Every cook needs a great basic mac and cheese recipe in her recipe arsenal. This one uses white cheddar and a bit of Parmigiano-Reggiano to make it ultra cheesy. Topped with roasted cherry tomatoes and crisp breadcrumbs, it’s a meal in itself.
Regan Burns Cafiso
|5 tablespoons unsalted butter, plus more for pan||8 ounces dry elbow macaroni|
|1/4 cup all-purpose flour||1 pint cherry tomatoes, halved|
|3 cups warm milk||1/2 teaspoon minced thyme|
|1 teaspoon coarse kosher salt||2 teaspoons extra-virgin olive oil, divided|
|10 ounces (about 3 cups) white cheddar cheese, coarsely grated||1/4 cup breadcrumbs, such as whole-wheat panko|
|1/4 cup finely grated Parmigiano-Reggiano cheese|
Butter a 2 ½ quart casserole. Melt 5 tablespoons butter in a medium saucepan over medium heat. Whisk in flour, stirring until smooth; cook 1 minute. Slowly whisk in about ½ cup of milk, stirring until no lumps remain; whisk in remaining milk and salt.
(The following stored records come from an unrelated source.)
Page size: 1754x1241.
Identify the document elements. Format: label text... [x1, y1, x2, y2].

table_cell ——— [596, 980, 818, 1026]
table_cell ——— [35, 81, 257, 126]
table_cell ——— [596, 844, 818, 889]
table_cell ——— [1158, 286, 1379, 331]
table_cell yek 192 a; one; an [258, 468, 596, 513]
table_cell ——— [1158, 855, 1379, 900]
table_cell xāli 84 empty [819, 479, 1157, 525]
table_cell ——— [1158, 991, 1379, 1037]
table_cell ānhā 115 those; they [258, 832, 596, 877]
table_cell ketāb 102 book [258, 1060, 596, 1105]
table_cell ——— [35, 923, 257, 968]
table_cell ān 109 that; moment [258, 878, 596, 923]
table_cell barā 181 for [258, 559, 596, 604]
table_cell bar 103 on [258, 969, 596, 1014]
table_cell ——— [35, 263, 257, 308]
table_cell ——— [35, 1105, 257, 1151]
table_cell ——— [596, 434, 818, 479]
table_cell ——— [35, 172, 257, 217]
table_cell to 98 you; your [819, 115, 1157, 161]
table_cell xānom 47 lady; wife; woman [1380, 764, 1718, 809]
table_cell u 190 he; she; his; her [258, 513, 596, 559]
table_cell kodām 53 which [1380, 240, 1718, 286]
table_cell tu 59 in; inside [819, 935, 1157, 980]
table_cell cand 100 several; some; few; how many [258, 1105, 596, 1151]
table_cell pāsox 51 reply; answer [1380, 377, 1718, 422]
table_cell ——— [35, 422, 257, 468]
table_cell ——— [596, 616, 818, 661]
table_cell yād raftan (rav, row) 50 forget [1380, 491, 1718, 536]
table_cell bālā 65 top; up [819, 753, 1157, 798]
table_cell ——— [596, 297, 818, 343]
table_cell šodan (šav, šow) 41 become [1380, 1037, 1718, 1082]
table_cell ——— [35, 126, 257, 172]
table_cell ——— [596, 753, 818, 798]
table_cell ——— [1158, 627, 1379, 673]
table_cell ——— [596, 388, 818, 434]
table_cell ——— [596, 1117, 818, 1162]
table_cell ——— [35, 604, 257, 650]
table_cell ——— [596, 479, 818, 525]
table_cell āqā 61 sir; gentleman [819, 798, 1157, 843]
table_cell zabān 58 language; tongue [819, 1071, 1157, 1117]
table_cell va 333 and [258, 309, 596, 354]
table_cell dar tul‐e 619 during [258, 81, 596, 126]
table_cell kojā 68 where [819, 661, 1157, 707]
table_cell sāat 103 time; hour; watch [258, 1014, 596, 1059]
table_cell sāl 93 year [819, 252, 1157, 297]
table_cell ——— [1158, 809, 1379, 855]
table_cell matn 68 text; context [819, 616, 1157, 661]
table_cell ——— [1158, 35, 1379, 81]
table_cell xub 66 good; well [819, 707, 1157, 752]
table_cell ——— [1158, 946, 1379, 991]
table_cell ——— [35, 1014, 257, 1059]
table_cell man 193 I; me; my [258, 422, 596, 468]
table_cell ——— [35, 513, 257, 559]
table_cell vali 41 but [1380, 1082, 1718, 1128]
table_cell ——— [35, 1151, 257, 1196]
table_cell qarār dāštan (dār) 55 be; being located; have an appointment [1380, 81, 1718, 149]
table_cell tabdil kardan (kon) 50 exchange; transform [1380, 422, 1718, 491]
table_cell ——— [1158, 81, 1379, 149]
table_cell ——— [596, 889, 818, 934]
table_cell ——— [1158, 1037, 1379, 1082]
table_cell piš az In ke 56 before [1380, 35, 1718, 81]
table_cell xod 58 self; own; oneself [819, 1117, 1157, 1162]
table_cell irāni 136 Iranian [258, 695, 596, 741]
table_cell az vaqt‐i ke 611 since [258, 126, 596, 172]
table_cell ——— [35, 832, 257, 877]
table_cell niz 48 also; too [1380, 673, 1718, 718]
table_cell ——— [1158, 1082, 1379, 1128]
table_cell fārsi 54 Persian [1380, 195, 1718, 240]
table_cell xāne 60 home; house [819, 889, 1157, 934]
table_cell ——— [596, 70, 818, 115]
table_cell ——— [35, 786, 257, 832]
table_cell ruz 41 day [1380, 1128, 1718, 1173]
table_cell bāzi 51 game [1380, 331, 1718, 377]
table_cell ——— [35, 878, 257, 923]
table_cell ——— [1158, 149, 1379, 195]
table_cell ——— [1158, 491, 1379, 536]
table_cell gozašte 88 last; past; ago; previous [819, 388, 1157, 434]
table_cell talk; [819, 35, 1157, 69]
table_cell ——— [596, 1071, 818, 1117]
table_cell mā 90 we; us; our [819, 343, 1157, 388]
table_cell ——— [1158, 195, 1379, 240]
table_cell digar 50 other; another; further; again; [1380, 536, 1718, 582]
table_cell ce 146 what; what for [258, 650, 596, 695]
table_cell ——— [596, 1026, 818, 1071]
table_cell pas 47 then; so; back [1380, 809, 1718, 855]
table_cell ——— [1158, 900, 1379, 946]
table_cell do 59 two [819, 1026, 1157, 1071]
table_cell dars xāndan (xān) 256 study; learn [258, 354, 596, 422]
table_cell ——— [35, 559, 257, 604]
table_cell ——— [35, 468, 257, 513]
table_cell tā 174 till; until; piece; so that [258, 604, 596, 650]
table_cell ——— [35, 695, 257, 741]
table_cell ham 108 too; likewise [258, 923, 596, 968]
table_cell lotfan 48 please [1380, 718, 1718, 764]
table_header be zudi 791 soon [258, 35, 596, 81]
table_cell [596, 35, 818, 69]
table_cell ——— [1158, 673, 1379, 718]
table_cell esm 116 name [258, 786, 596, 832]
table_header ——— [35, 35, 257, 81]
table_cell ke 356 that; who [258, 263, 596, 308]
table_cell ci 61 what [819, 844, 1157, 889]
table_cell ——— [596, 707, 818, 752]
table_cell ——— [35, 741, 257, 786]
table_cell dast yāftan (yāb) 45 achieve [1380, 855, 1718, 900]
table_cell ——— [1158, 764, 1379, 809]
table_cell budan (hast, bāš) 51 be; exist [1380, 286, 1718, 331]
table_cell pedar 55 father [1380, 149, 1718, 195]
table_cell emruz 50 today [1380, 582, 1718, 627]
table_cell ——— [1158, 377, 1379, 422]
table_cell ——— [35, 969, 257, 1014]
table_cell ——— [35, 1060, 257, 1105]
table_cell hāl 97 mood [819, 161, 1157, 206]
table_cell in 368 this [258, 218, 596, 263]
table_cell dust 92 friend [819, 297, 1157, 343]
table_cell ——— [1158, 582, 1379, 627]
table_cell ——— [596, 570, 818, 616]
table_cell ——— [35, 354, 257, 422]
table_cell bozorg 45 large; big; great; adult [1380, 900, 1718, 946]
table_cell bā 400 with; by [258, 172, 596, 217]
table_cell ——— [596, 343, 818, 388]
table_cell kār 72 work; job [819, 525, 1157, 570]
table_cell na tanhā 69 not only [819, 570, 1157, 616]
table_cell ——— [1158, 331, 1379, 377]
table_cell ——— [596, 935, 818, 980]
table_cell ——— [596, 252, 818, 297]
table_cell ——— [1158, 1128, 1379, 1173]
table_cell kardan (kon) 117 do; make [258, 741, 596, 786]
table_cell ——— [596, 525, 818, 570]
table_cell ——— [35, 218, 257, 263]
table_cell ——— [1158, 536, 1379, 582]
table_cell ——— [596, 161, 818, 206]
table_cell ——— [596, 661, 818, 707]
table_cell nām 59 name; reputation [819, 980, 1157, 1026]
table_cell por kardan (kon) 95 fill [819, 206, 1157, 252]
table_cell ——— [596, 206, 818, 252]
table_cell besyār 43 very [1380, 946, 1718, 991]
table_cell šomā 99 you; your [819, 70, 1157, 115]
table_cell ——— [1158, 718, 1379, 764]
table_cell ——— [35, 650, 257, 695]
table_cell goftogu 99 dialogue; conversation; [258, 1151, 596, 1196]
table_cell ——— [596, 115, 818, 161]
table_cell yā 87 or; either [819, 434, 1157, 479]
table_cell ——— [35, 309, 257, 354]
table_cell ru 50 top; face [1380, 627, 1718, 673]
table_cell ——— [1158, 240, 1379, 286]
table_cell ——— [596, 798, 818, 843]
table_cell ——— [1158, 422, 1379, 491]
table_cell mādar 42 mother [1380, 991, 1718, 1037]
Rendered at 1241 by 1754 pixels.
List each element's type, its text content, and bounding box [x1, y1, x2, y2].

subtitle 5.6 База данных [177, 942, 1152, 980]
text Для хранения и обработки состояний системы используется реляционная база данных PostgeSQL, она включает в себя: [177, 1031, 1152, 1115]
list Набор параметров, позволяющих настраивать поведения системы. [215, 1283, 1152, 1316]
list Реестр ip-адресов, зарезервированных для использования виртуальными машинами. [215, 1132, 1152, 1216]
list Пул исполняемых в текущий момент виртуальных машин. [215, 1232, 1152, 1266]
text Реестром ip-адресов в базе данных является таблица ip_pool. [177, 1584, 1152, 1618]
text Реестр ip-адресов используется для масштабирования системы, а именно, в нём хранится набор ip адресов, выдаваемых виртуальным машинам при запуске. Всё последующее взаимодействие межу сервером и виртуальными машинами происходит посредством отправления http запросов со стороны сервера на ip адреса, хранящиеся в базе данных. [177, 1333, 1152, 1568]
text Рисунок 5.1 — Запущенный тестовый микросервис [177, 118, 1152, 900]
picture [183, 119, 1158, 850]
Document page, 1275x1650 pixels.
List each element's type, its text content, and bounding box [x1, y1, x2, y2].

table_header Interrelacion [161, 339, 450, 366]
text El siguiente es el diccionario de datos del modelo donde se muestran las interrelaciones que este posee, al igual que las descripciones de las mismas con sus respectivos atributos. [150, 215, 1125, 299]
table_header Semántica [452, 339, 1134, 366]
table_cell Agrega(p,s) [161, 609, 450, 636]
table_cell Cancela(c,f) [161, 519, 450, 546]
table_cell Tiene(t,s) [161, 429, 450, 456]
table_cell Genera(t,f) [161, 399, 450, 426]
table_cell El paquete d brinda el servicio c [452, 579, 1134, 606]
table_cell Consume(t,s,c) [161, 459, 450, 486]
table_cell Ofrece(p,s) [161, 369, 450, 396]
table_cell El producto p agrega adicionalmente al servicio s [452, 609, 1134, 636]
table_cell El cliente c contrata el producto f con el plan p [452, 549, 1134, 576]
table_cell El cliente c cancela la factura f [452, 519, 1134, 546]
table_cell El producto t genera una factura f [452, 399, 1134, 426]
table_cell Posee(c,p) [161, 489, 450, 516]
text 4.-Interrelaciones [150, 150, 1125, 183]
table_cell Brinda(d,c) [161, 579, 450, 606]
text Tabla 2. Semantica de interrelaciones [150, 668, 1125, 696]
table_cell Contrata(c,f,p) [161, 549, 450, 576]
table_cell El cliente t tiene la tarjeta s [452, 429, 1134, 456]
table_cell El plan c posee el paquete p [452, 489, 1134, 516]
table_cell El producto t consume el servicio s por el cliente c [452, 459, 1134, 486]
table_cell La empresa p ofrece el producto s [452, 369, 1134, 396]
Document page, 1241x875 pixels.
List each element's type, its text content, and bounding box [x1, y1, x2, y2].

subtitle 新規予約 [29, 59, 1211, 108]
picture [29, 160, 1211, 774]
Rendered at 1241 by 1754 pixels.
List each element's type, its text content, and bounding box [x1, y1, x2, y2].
Increase heat to medium high and cook, whisking constantly, until milk mixture thickens and large bubbles break at the edges of pan. Reduce heat to low and whisk in cheeses, stirring until they are completely melted and sauce is smooth; cover and keep warm.
Heat oven to 350 degrees. Bring a large pot of salted water to a boil and cook macaroni for 3 minutes fewer than the package instructions; drain well. Add macaroni to cheese sauce (be sure your pot is large enough to contain both the pasta and sauce); mix well. Transfer macaroni to prepared casserole.
In a small bowl, toss cherry tomatoes and thyme with a teaspoon of olive oil; season with a pinch of salt and pepper. Sprinkle tomatoes over surface of macaroni and cheese. Bake for 15 minutes, then toss breadcrumbs with remaining teaspoon of olive oil and sprinkle over tomatoes. Bake 15 minutes more, or until edges are bubbling and golden and breadcrumbs are toasted. Wait 5 minutes before serving.